Но… Это могла бы быть спальня Снежной Королевы или Ледяной Девы. Яркий ковер на полу спасал положение лишь частично, как и сидевшая в небольшом кресле возле окна кукла. Яркая брюнетка в изумрудном платье эпохи Наполеона, с золотым шарфиком и в золотых туфельках-котурнах на миниатюрных ножках. Ручки по локоть затянутые в крохотные перчатки из настоящей лайкры. А фарфоровое личико — смуглое, с матовым, чуть заметным румянцем, освещали необыкновенной красоты зеленые глаза: точно два изумруда в оторочке длинных ресниц.
— Какая красавица! — ахнула Жанна, увидев это произведение искусства в первый раз. — Просто маленькая дама.
— Этой маленькой даме, — ворчливо заметила следовавшая за ней по пятам Алевтина, — лет двести, а то и с хвостиком. Старина необычайная. Ада Николаевна держит ее за семейный талисман и бережет, пуще глаза. Упаси Бог кого к ней притронуться.
— Это — кукла ее бабушки?
— Это — кукла прабабушки Андрея Андреевича, — фыркнула Алевтина. — Их сиятельство собственную родословную так в мужнее происхождение закопали, что сами забыть изволили, кто есть кто. Впрочем, сама увидишь, скоро пожалует. Пошли пока отсюда, от греха-то подальше.

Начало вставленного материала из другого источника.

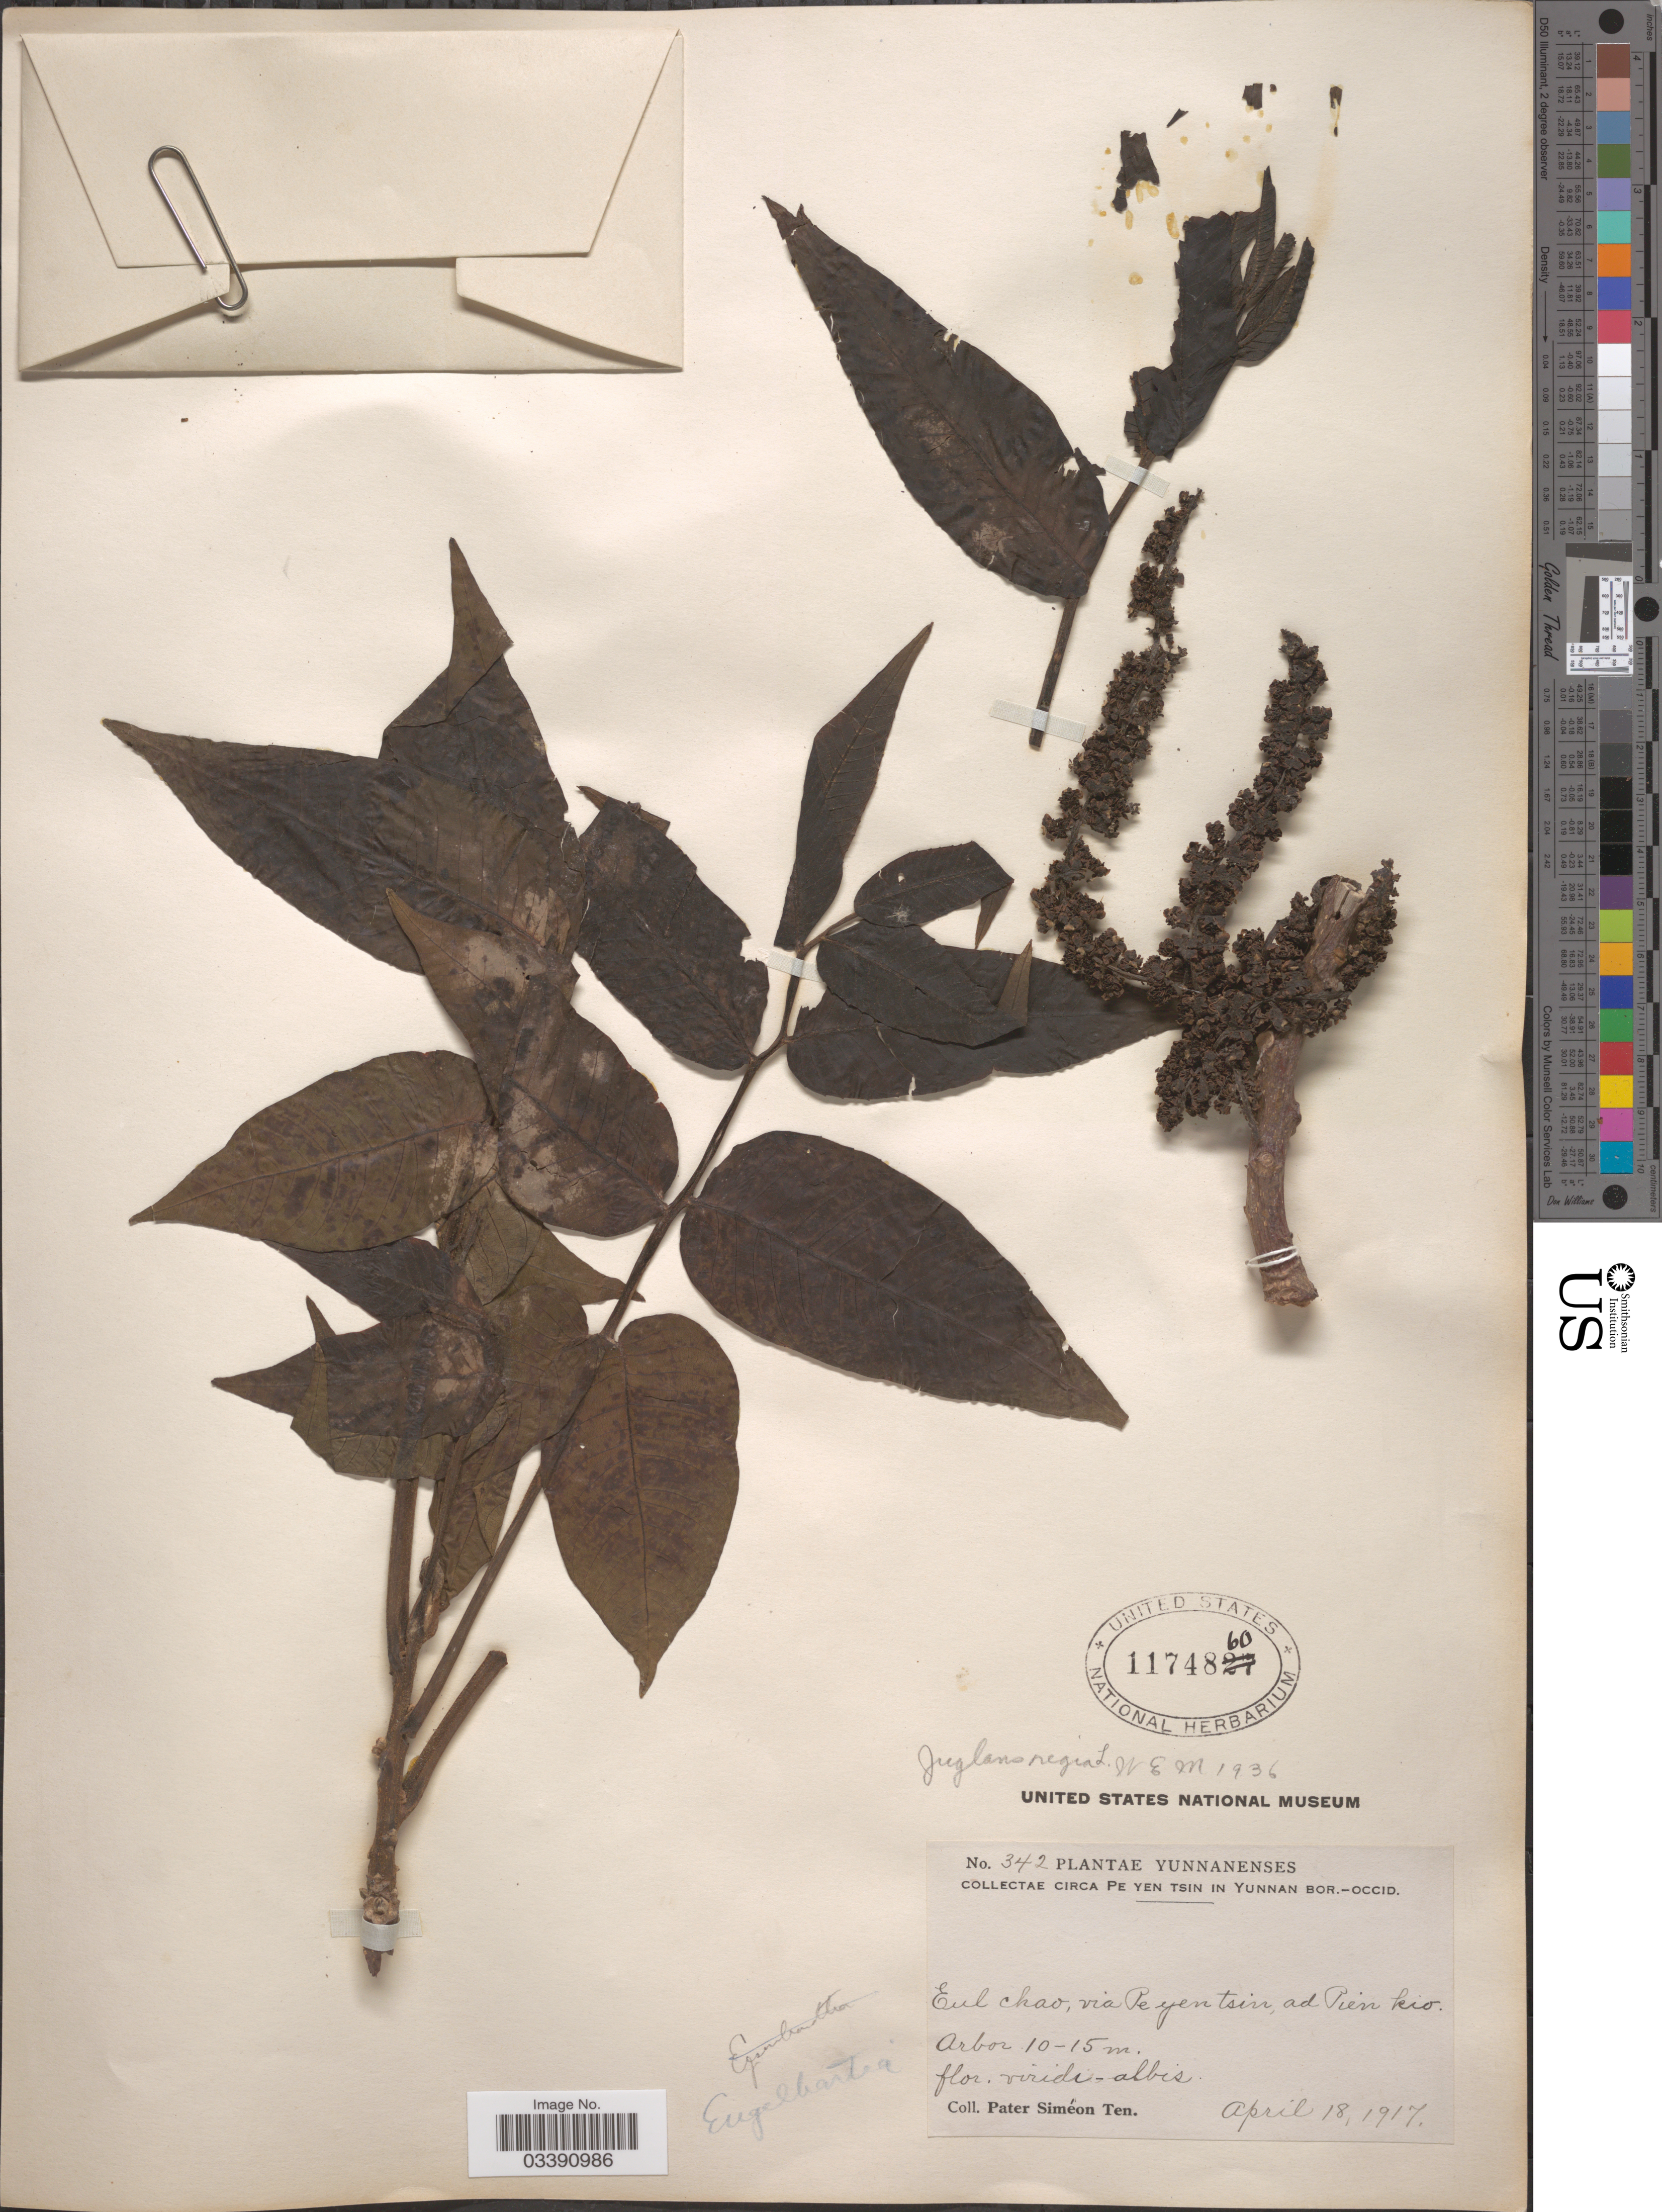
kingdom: Plantae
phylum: Tracheophyta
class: Magnoliopsida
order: Fagales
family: Juglandaceae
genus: Juglans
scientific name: Juglans regia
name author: L.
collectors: P. S. Ten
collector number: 342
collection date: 1917-04-18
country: China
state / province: Yunnan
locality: Circa Pe yen tsin in Yunnan Bor.-Occid. Eul chao, via Pe yen tsin, ad Pien kio.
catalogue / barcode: US 1174860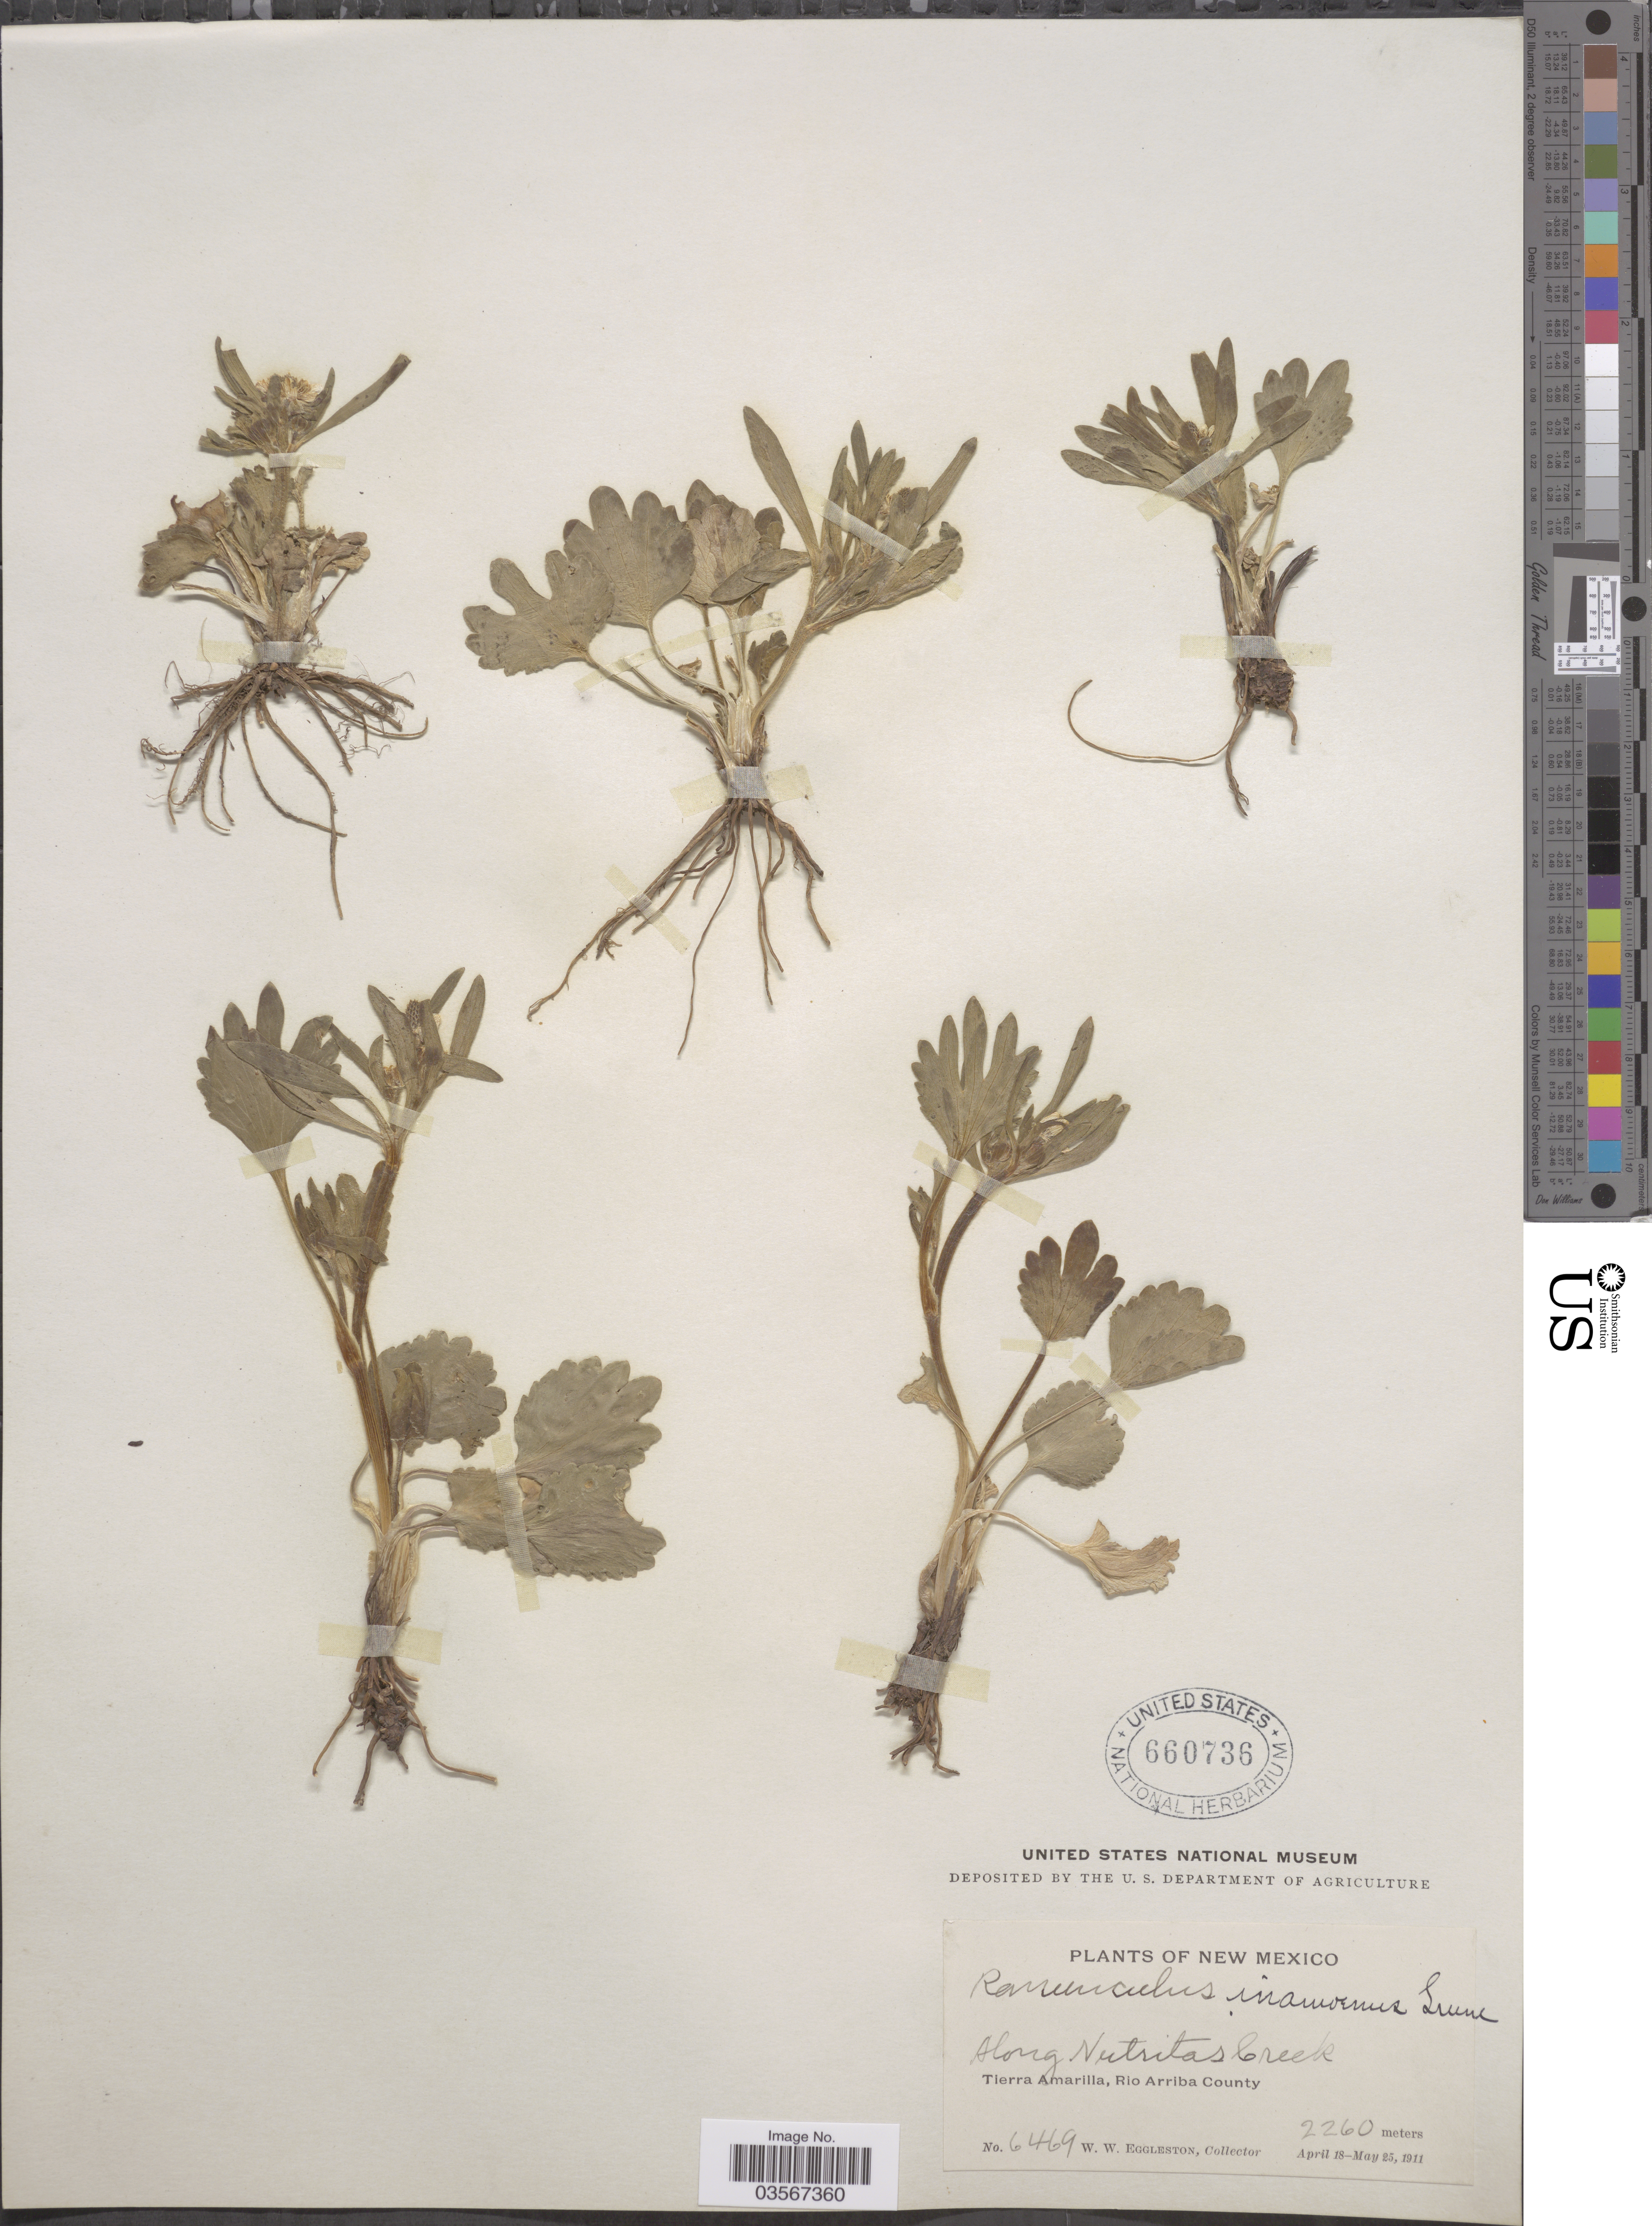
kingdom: Plantae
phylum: Tracheophyta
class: Magnoliopsida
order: Ranunculales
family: Ranunculaceae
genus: Ranunculus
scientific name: Ranunculus inamoenus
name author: Greene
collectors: W. W. Eggleston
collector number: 6469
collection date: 1911-04-18/1911-05-25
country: United States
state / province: New Mexico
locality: Along Nutritas Creek. Tierra Amarilla, Rio Arriba County.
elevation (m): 2260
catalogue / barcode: US 660736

— А за той дверью что? — поинтересовалась Жанна, указывая в противоположный от входной двери угол.
— Туда нельзя. Там — мастерская Ады Николаевны, даже меня не допускает, а ключ всегда с собой возит. Уж что там за тайны — не знаю, врать не буду, но хранит она их… Может, конечно, Андрей знает, но и то — вряд ли. Вот тут, за стеной — ее туалетная комната, дверь потайная, со стеной сливается. Так туда можно войти совершенно спокойно, только без хозяйки. Там я уборку делаю, горничную не допускают.
— Эскуриал какой-то, — пробормотала Жанна. — Видели бы вы, как мы с мамой живем…
— Догадываюсь, — усмехнулась Алевтина. — Как все нормальные люди в однокомнатной квартире. Мама на кушетке, а тебе кресло раскладывают. Правильно?
— Откуда вы знаете? — растерялась Жанна.
— Андрей рассказал, откуда же еще? Он-то таких квартир, как у тебя, давненько не видел… Ну все, пошли отсюда, не люблю я тут долго находиться. Мне еще нужно серебро достать, распорядиться, чтобы вычистили. Да хрусталь перемыть и перетереть. Через два дня мадам возвращается, а через три — очередной прием. Крутись тут, как хочешь, главное, чтобы ее драгоценные традиции соблюдались.
Андрей же, казалось, напрочь забыл о том, что от приезда его мамочки очень многое зависит. Он приходил из мастерской серый от усталости, наскоро проглатывал ужин и падал в постель. Жанна не обижалась: работа есть работа, к тому же он ее предупреждал. Но чем ближе был день «X», тем страшнее ей становилось, внутри все дрожало противной, мелкой дрожью.
Последний экзамен она сдала буквально в полубреду и, вместо того, чтобы отправиться домой, поехала к Андрею в мастерскую. Там ей сообщили, что маэстро отбыл встречать свою матушку в аэропорт уже часа два тому назад, и сейчас они либо уже дома, либо по дороге к нему. Жанна посидела в уличном кафе, выпила три или четыре чашки кофе, даже купила пачку сигарет и весьма неумело закурила.
Но она прекрасно понимала, что тянуть время до бесконечности нельзя: экзамен рано или поздно должен закончиться и Андрей ждет ее дома. Туда она и побрела, еле переставляя ноги и стараясь не думать о том, что произойдет в самом ближайшем будущем.
Своих ключей у нее не было: дверь ей открыла Алевтина. Жанна сразу заметила в прихожей два элегантных чемодана светлой кожи и большую черную шляпу с широкими полями на подзеркальнике. Да и выражение лица Алевтины было достаточно красноречивым. В это время в прихожую вышел Андрей.